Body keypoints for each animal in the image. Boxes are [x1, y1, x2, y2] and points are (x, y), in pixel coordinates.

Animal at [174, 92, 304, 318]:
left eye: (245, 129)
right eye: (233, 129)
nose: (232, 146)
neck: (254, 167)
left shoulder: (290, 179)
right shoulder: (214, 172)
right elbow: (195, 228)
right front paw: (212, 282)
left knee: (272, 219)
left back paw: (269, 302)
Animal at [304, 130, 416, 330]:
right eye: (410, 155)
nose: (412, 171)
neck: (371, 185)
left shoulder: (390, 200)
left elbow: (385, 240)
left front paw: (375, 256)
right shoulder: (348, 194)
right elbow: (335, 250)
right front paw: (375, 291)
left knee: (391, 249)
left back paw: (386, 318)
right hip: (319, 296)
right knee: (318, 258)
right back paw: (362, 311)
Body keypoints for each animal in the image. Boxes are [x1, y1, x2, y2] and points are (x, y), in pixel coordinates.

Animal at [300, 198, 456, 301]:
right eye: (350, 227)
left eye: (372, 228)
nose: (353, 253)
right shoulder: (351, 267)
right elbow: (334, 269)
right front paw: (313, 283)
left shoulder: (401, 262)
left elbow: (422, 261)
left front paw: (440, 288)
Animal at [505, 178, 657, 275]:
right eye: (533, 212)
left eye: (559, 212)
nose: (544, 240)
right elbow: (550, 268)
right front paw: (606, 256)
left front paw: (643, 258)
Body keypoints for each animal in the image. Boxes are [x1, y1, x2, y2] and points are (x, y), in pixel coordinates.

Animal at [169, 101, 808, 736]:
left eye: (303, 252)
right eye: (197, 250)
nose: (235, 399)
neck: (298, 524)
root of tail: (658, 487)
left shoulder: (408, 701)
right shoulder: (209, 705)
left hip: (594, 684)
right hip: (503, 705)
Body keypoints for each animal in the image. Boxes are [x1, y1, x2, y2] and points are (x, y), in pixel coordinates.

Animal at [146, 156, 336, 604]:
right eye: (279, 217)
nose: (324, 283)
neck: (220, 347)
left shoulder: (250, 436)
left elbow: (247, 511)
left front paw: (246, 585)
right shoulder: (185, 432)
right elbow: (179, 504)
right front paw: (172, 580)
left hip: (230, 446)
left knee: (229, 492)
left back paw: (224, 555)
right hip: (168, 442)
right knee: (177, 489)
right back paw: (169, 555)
════════
Lines containing the word "back": say how many there are in the material, with no other text.

5